Cevabı, “Biz kendi alanımzda dünyada en güçlüler arasında olmak istiyoruz. Yeni fabrikamızın yatırımını tamamladık. 30 milyon Euro’luk yatırım oldu. Yakında tam kapasite devreye girecek. Georg Fischer dünya devi ve bizim ürettiğimiz ürünleri üretmiyor. Çoğunluk hisseyi aldılar ama yönetimi de bizde bırakıyor. Biz o nedenle ‘sattık’ demiyoruz. Ortak aldık ve daha büyük hedeflere yöneliyoruz. Memleket için de doğru bir karar oldu” şeklindeydi.
Geçen yıl 205 milyon lira ciro yapan Hakan Plastik, yeni tesise de 300 civarında işçi alacak. Çalışan sayısı 800’ü bulacak.
İNGİLİZCE KONUŞAN İŞÇİ
Hakan Plastik’in Sessis Boru Silenta reklamlarını sanırım hepimiz hatırlarız. İngilizce konuşarak dünyaya söz söyleyen bir Türk işçisi vurgusu vardı. Yani bu güzide şirketimizin reklamları bile ‘milli sanayi’ kokuyordu.
ATATÜRK YABANCI SERMAYEYE KARŞI MIYDI?
Yıllardır, Türk girişimcileriyle röportajlar yapıyorum. Çoğu eğer henüz ‘yabancı ortak’ yoksa çok sert şekilde Atatürk bağlantılı ‘milli sanayi’ vurgusu yapar. Sonra da bu inançlarına ihanet etmek zorunda kalırlar. Oysa ki Atatürk yabancı sermayeye hiçbir zaman karşı olmadı. O sadece ülkesinin sömürülmesine karşıydı yoksa hem ülkesine yabancı sermayenin gelmesi için hem de Türk şirketlerinin dünya çapında söz sahibi olmalarında en önemli eksiğin ‘sermaye’ olduğunu çok iyi biliyordu. Mevlana’nın da dünyanın en ‘küresel’ felsefesine sahip olduğunu düşünürsek, Hakan Plastik’in patronu Zafer Karadeniz’in kararı pek de yanlış sayılmaz.
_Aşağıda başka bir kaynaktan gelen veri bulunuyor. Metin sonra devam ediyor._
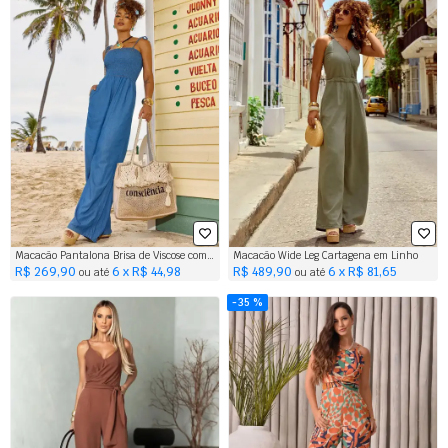
Macacão Pantalona Brisa de Viscose com Lastex
Macacão Wide Leg Cartagena em Linho
R$ 269,90
6 x R$ 44,98
R$ 489,90
6 x R$ 81,65
ou até
ou até
35 %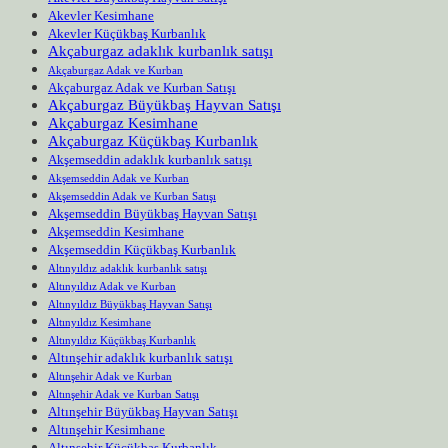
Akevler Kesimhane
Akevler Küçükbaş Kurbanlık
Akçaburgaz adaklık kurbanlık satışı
Akçaburgaz Adak ve Kurban
Akçaburgaz Adak ve Kurban Satışı
Akçaburgaz Büyükbaş Hayvan Satışı
Akçaburgaz Kesimhane
Akçaburgaz Küçükbaş Kurbanlık
Akşemseddin adaklık kurbanlık satışı
Akşemseddin Adak ve Kurban
Akşemseddin Adak ve Kurban Satışı
Akşemseddin Büyükbaş Hayvan Satışı
Akşemseddin Kesimhane
Akşemseddin Küçükbaş Kurbanlık
Altınyıldız adaklık kurbanlık satışı
Altınyıldız Adak ve Kurban
Altınyıldız Büyükbaş Hayvan Satışı
Altınyıldız Kesimhane
Altınyıldız Küçükbaş Kurbanlık
Altınşehir adaklık kurbanlık satışı
Altınşehir Adak ve Kurban
Altınşehir Adak ve Kurban Satışı
Altınşehir Büyükbaş Hayvan Satışı
Altınşehir Kesimhane
Altınşehir Küçükbaş Kurbanlık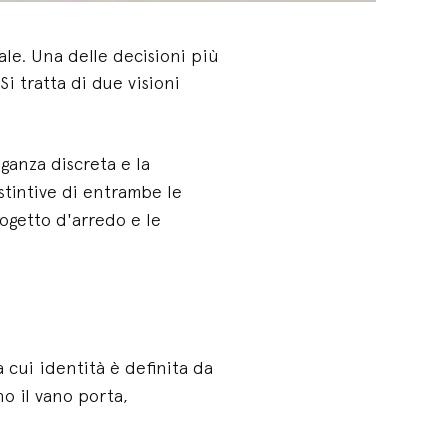
le. Una delle decisioni più
Si tratta di due visioni
leganza discreta e la
istintive di entrambe le
rogetto d'arredo e le
 cui identità è definita da
no il vano porta,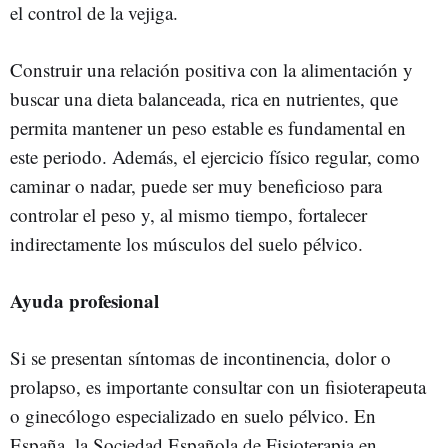
el control de la vejiga.
Construir una relación positiva con la alimentación y
buscar una dieta balanceada, rica en nutrientes, que
permita mantener un peso estable es fundamental en
este periodo. Además, el ejercicio físico regular, como
caminar o nadar, puede ser muy beneficioso para
controlar el peso y, al mismo tiempo, fortalecer
indirectamente los músculos del suelo pélvico.
Ayuda profesional
Si se presentan síntomas de incontinencia, dolor o
prolapso, es importante consultar con un fisioterapeuta
o ginecólogo especializado en suelo pélvico. En
España, la Sociedad Española de Fisioterapia en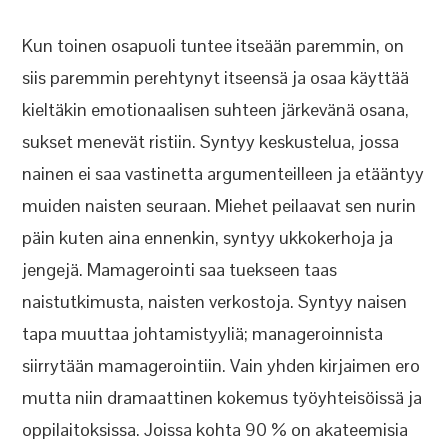
Kun toinen osapuoli tuntee itseään paremmin, on
siis paremmin perehtynyt itseensä ja osaa käyttää
kieltäkin emotionaalisen suhteen järkevänä osana,
sukset menevät ristiin. Syntyy keskustelua, jossa
nainen ei saa vastinetta argumenteilleen ja etääntyy
muiden naisten seuraan. Miehet peilaavat sen nurin
päin kuten aina ennenkin, syntyy ukkokerhoja ja
jengejä. Mamagerointi saa tuekseen taas
naistutkimusta, naisten verkostoja. Syntyy naisen
tapa muuttaa johtamistyyliä; manageroinnista
siirrytään mamagerointiin. Vain yhden kirjaimen ero
mutta niin dramaattinen kokemus työyhteisöissä ja
oppilaitoksissa. Joissa kohta 90 % on akateemisia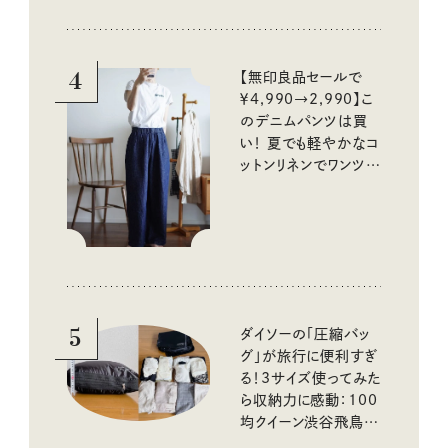
4
【無印良品セールで
￥4,990→2,990】こ
のデニムパンツは買
い！ 夏でも軽やかなコ
ットンリネンでワンツー
コーデに大活躍！
5
ダイソーの「圧縮バッ
グ」が旅行に便利すぎ
る！3サイズ使ってみた
ら収納力に感動：100
均クイーン渋谷飛鳥の
『本当にいいもの』第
Bu arada Atatürk de Mevlana hazretlerini çok severdi.
Hakan Plastik’in öyküsü
KARADENİZ insanının inatçı ve mücadeleci yapısı girişimciliğe de aynen yansıyor. Trabzonlu Ali Karadeniz’in 1965’te kurduğu Hakan Plastik, 2001 yılında tamamen yandı. Ali Karadeniz yılmadı ve 2002’de Çerkezköy Organize Sanayi Bölgesi’nde yeni bir fabrikanın temelini attı. Kısa sürede piyasada güçlü bir firma olarak yeniden yükseldi. Bina inşaatında kullanılan tüm plastik ürünlere odaklanan firma, daha sonra Ali Bey’in oğlu Zafer Karadeniz’in yönetiminde sadece boru ve ekleme parçaları üretmeye başladı, bu alanda uzmanlaştı. Hakan Plastik’te şu anda 700 civarında işçi çalışıyor. Hakan Plastik Boru ve Profil Tic. A.Ş. Yönetim Kurulu Başkanı Zafer Karadeniz, babasının daha 12-13 yaşlarındayken bir balıkçı teknesiyle ilk kez İstanbul’a geldiğini belirtiyor ve şöyle konuşuyordu: “Aradan yıllar geçti ve İstanbul’da bir sanayici oldu. Biz de ona layık olmak için ‘Avrupa sana mutlaka boru satacağız’ dedik ve şimdi başta Almanya olmak üzere şimdi 60 ülkeye boru satıyoruz.”